Integrating tools for assessment such as these, makes the use of entrance and exit slips easier and quicker to use. Having students complete an entrance slip for example, using one of these tools at the beginning of a period, enables you to have the results within a few minutes and use this valuable feedback to help guide the lesson for the day and make changes as needed based on the data. The results can then provide valuable feedback to the students, one on one, and help them to work on their personal growth and reflection.
Teachers can refer back to the results to track student growth, to note patterns in certain classes or students, and to work with students on determining strengths and weaknesses. I have found it very beneficial to my professional growth and use these results to reflect on my instructional methods. Paper assessments get lost but assessments created using one of these tools are stored and can be referred to as often as needed.

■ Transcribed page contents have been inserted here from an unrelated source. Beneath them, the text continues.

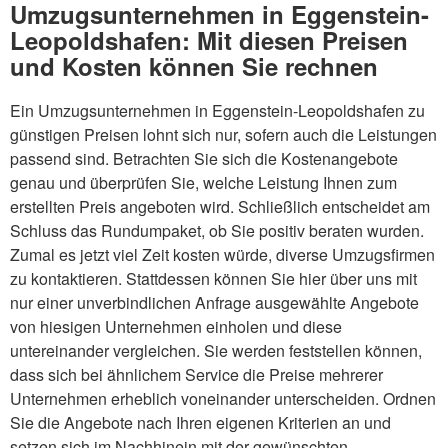
Umzugsunternehmen in Eggenstein-
Leopoldshafen: Mit diesen Preisen
und Kosten können Sie rechnen
Ein Umzugsunternehmen in Eggenstein-Leopoldshafen zu
günstigen Preisen lohnt sich nur, sofern auch die Leistungen
passend sind. Betrachten Sie sich die Kostenangebote
genau und überprüfen Sie, welche Leistung Ihnen zum
erstellten Preis angeboten wird. Schließlich entscheidet am
Schluss das Rundumpaket, ob Sie positiv beraten wurden.
Zumal es jetzt viel Zeit kosten würde, diverse Umzugsfirmen
zu kontaktieren. Stattdessen können Sie hier über uns mit
nur einer unverbindlichen Anfrage ausgewählte Angebote
von hiesigen Unternehmen einholen und diese
untereinander vergleichen. Sie werden feststellen können,
dass sich bei ähnlichem Service die Preise mehrerer
Unternehmen erheblich voneinander unterscheiden. Ordnen
Sie die Angebote nach Ihren eigenen Kriterien an und
setzen sich im Nachhinein mit der gewünschten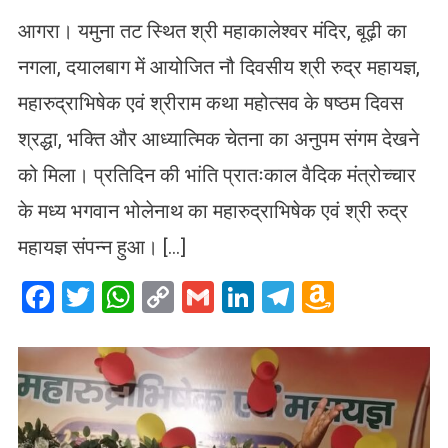
आगरा। यमुना तट स्थित श्री महाकालेश्वर मंदिर, बूढ़ी का
नगला, दयालबाग में आयोजित नौ दिवसीय श्री रुद्र महायज्ञ,
महारुद्राभिषेक एवं श्रीराम कथा महोत्सव के षष्ठम दिवस
श्रद्धा, भक्ति और आध्यात्मिक चेतना का अनुपम संगम देखने
को मिला। प्रतिदिन की भांति प्रातःकाल वैदिक मंत्रोच्चार
के मध्य भगवान भोलेनाथ का महारुद्राभिषेक एवं श्री रुद्र
महायज्ञ संपन्न हुआ। […]
Facebook
Twitter
WhatsApp
Copy
Gmail
LinkedIn
Telegram
Amazo
Link
Wish
List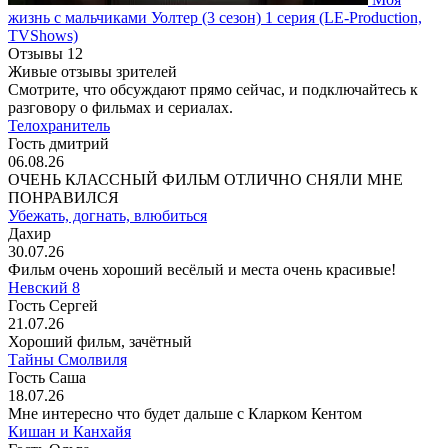
жизнь с мальчиками Уолтер
(3 сезон)
1 серия
(LE-Production,
TVShows)
Отзывы
12
Живые отзывы зрителей
Смотрите, что обсуждают прямо сейчас, и подключайтесь к
разговору о фильмах и сериалах.
Телохранитель
Гость дмитрий
06.08.26
ОЧЕНЬ КЛАССНЫЙ ФИЛЬМ ОТЛИЧНО СНЯЛИ МНЕ
ПОНРАВИЛСЯ
Убежать, догнать, влюбиться
Дахир
30.07.26
Фильм очень хороший весёлый и места очень красивые!
Невский 8
Гость Сергей
21.07.26
Хороший фильм, зачётный
Тайны Смолвиля
Гость Саша
18.07.26
Мне интересно что будет дальше с Кларком Кентом
Кишан и Канхайя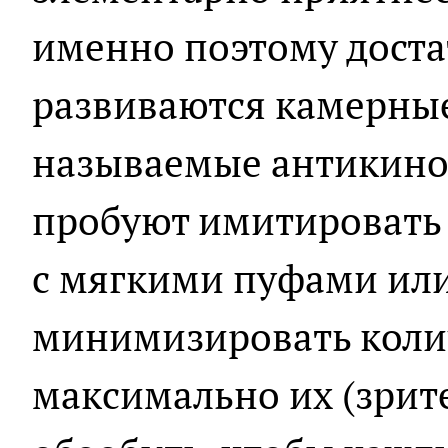
именно поэтому доста
развиваются камерные
называемые антикино
пробуют имитировать
с мягкими пуфами ил
минимизировать колич
максимально их (зрите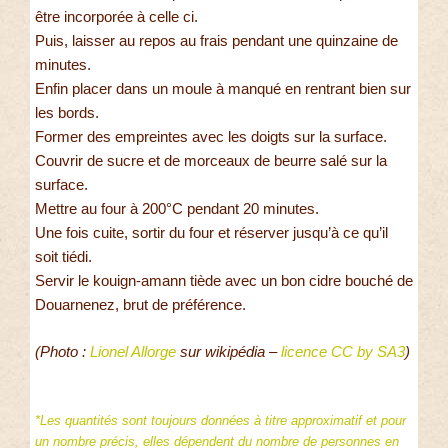
être incorporée à celle ci.
Puis, laisser au repos au frais pendant une quinzaine de
minutes.
Enfin placer dans un moule à manqué en rentrant bien sur
les bords.
Former des empreintes avec les doigts sur la surface.
Couvrir de sucre et de morceaux de beurre salé sur la
surface.
Mettre au four à 200°C pendant 20 minutes.
Une fois cuite, sortir du four et réserver jusqu’à ce qu’il
soit tiédi.
Servir le kouign-amann tiède avec un bon cidre bouché de
Douarnenez, brut de préférence.
(Photo :
Lionel Allorge
sur wikipédia –
licence CC by SA3
)
*Les quantités sont toujours données à titre approximatif et pour
un nombre précis, elles dépendent du nombre de personnes en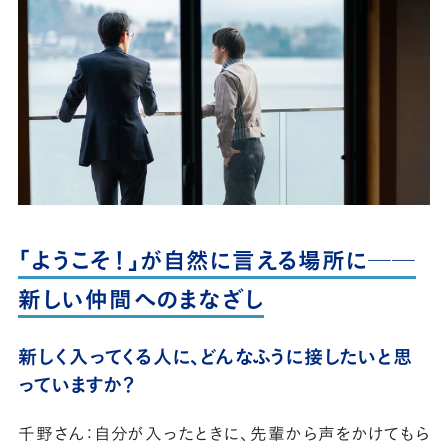
「ようこそ！」が自然に言える場所に──
新しい仲間へのまなざし
新しく入ってくる人に、どんなふうに接したいと思
っていますか？
千野さん：自分が入ったときに、先輩から声をかけてもら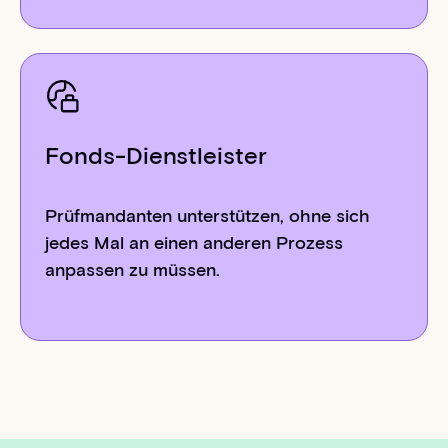
Fonds-Dienstleister
Prüfmandanten unterstützen, ohne sich
jedes Mal an einen anderen Prozess
anpassen zu müssen.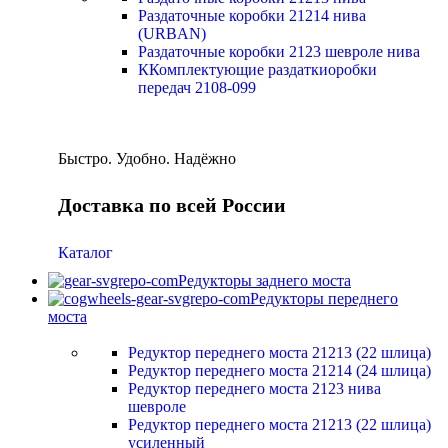
Раздаточные коробки 21214 нива
(URBAN)
Раздаточные коробки 2123 шевроле нива
ККомплектующие раздаткиоробки
передач 2108-099
Быстро. Удобно. Надёжно
Доставка по всей России
Каталог
Редукторы заднего моста
Редукторы переднего
моста
Редуктор переднего моста 21213 (22 шлица)
Редуктор переднего моста 21214 (24 шлица)
Редуктор переднего моста 2123 нива
шевроле
Редуктор переднего моста 21213 (22 шлица)
усиленный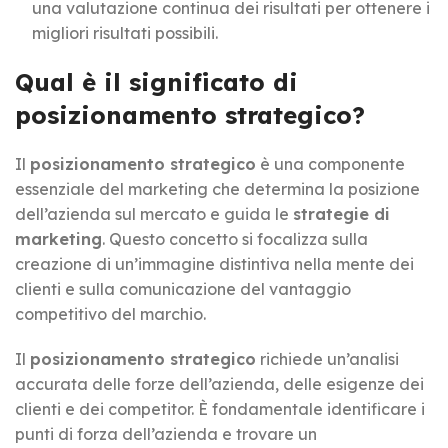
una valutazione continua dei risultati per ottenere i
migliori risultati possibili.
Qual è il significato di
posizionamento strategico?
Il
posizionamento strategico
è una componente
essenziale del marketing che determina la posizione
dell’azienda sul mercato e guida le
strategie di
marketing
. Questo concetto si focalizza sulla
creazione di un’immagine distintiva nella mente dei
clienti e sulla comunicazione del vantaggio
competitivo del marchio.
Il
posizionamento strategico
richiede un’analisi
accurata delle forze dell’azienda, delle esigenze dei
clienti e dei competitor. È fondamentale identificare i
punti di forza dell’azienda e trovare un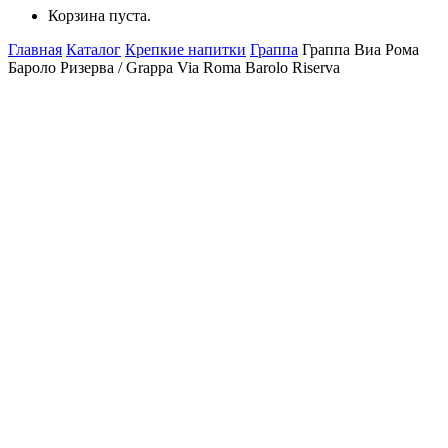
Корзина пуста.
Главная
Каталог
Крепкие напитки
Граппа
Граппа Виа Рома
Бароло Ризерва / Grappa Via Roma Barolo Riserva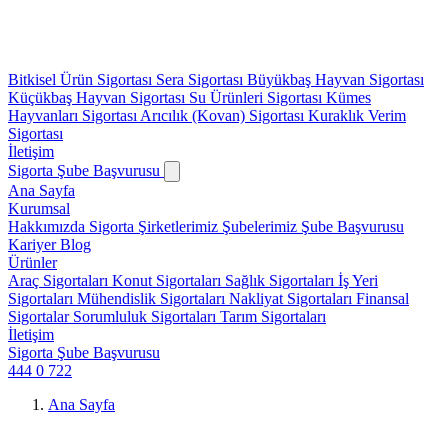
Bitkisel Ürün Sigortası
Sera Sigortası
Büyükbaş Hayvan Sigortası
Küçükbaş Hayvan Sigortası
Su Ürünleri Sigortası
Kümes
Hayvanları Sigortası
Arıcılık (Kovan) Sigortası
Kuraklık Verim
Sigortası
İletişim
Sigorta Şube Başvurusu
Ana Sayfa
Kurumsal
Hakkımızda
Sigorta Şirketlerimiz
Şubelerimiz
Şube Başvurusu
Kariyer
Blog
Ürünler
Araç Sigortaları
Konut Sigortaları
Sağlık Sigortaları
İş Yeri
Sigortaları
Mühendislik Sigortaları
Nakliyat Sigortaları
Finansal
Sigortalar
Sorumluluk Sigortaları
Tarım Sigortaları
İletişim
Sigorta Şube Başvurusu
444 0 722
Ana Sayfa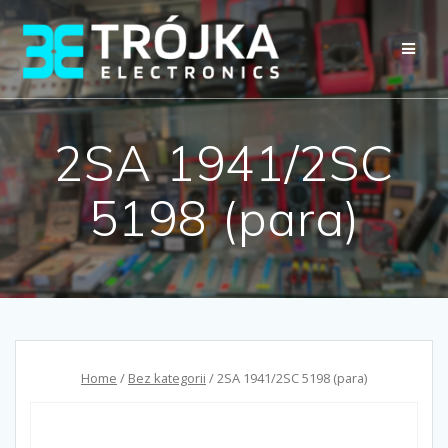
Przejdź
do
treści
2SA 1941/2SC
5198 (para)
Home
/
Bez kategorii
/ 2SA 1941/2SC 5198 (para)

Benefits of using digital tools for assessment
So many options are available for assessing students, giving them a way to express thoughts, learning and be involved in the classroom. These tools enable teachers to conduct this type of evaluative work faster, decreases the paperwork, and provides more time for working with the students using the data. Students benefit because they have this feedback when they need it most and also learn additional vital technology skills in the process.
Some quick examples: Use GoFormative to have students complete assessments in class, respond to them with feedback instantly and track their progress. They can draw, write, watch a video and much more. Kahoot! and Quizizz can be used in class as an engaging way to assess students and then use the information to focus on areas which need review. Quizizz can even be assigned as homework, which students actually ask for.
And taking it a step further, students can create their own games with either of these, further enhancing their learning and involvement in the course. Riddle and SurveyMonkey can be used for quizzes, reflective surveys, and more, it all depends on what your needs are.
These are just a few of many ways to use these tools. Each of the tools mentioned can be used in any grade level or subject area and they do not require students to create an account but can be shared simply through a shareable URL, posted on a class website or written on the board. The ability to design, share and evaluate students using these and other tools is remarkable.
So if you’re looking for better, more effective ways to provide feedback to your students, and to reduce the amount of paper used, I recommend trying out one of these tools.
There are many options available but these are just a few that I used when I started integrating more technology into my classroom and that have had a tremendous impact on the assessments I have created for students. My students have responded positively and truly enjoy having alternate ways to show what they know and can do with the material.
Using these tools really enables teachers to personalize instruction and help students to reach their fullest potential in the classroom.